A $200 million raid today by Australian supermarket giant Woolworths for 10 per cent of The Warehouse has forced founder Stephen Tindall to rethink his planned $1.8 billion takeover bid.
Mr Tindall in a consortium with Pacific Equity Partners has been planning to offer shareholders $5.75 cash per share in a bid to take The Warehouse private.
While his clear preference was to privatise, he said he was reassessing the situation after today's raid.
"We need to understand the motivations and intentions of the new shareholder, and the implications of this for all shareholders and other stakeholders," he said in a brief statement late today.
Woolworths refused to comment on its motives.
Its move means the two companies that share New Zealand's grocery business between them, now each have stakes that could block any takeover attempt for the discount retailer.
In June and July, Woolworth's New Zealand supermarket rival Foodstuffs bought 10 per cent at prices around $5 a share.
Today, Woolworths announced it had bought 30.55 million shares in The Warehouse. Most were bought overnight at $6.50 a share, with the total cost coming to $196m.
Mr Tindall, his family and associates, and his charitable foundation, own just over half The Warehouse.
Brokers said Mr Tindall's offer at $5.75 per share, even with a mooted 30 cents per share special dividend, was a non-starter.
"Obviously with two others involved now it's a dead duck really for Tindall under his current structure," said ASB Securities brokers Stephen Wright said.
Another possibility was that either Woolworths or Foodstuffs might have to be included in any privatisation consortium.
An Australian analyst, who declined to be identified, said The Warehouse had a fantastic footprint in New Zealand where Woolworths wanted to expand into general merchandising. At the same time the move countered a Red Shed threat to Woolworths' groceries business.
Goldman Sachs JBWere investment manger Shane Solly said the future of The Warehouse was wide open.
Its assets were valuable and bids for it could go much higher.
BT Funds Management equities portfolio manager Paul Richardson said Woolworths could possibly use its stake to prevent any link up between rival Foodstuffs and The Warehouse.

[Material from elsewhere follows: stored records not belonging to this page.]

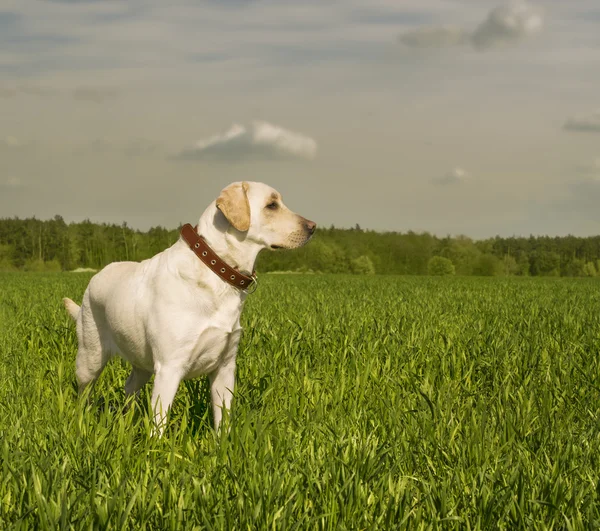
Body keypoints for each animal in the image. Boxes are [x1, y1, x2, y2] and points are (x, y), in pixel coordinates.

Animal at [63, 182, 316, 432]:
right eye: (271, 205)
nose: (313, 227)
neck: (216, 269)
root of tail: (96, 276)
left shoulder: (225, 367)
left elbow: (223, 421)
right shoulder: (169, 368)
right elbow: (159, 424)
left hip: (142, 363)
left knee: (129, 386)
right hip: (90, 358)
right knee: (83, 394)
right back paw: (82, 422)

"It does look like there are a number of parties very keen on exerting influence on the future of The Warehouse ... so this could go on for quite some time," he said.
Last year Woolworths paid $2.6 billion to take over Progressive Enterprises, owner of the Foodtown, Woolworths and Countdown supermarket chains.
Woolworths has 43 per cent of the groceries market and Foodstuffs has 57 per cent.
Last month Woolworths said the company would significantly reduce costs in New Zealand by taking advantage of its systems and technology.
It planned to open more supermarkets in New Zealand and was considering new liquor outlets and perhaps general merchandise.
Meanwhile, The Warehouse is moving further into groceries along the lines of its recently opened "hypermarket" in Sylvia Park, Auckland.
Woolworths chief executive Roger Corbett said that since Woolworths bought Progressive last November the New Zealand division had made sales of $2.9 billion, with earnings before interest and tax of $122.5 million.
When Foodstuffs launched its bid for The Warehouse in June, The Warehouse board believed the move was defensive one aimed at trying to limit its expansion into the grocery business.
The $6.50 being offered by Woolworths for The Warehouse shares was 45c above yesterday's closing price. Once Woolworths reached the 10 per cent level the share price fell back and by late afternoon it was at $6.45.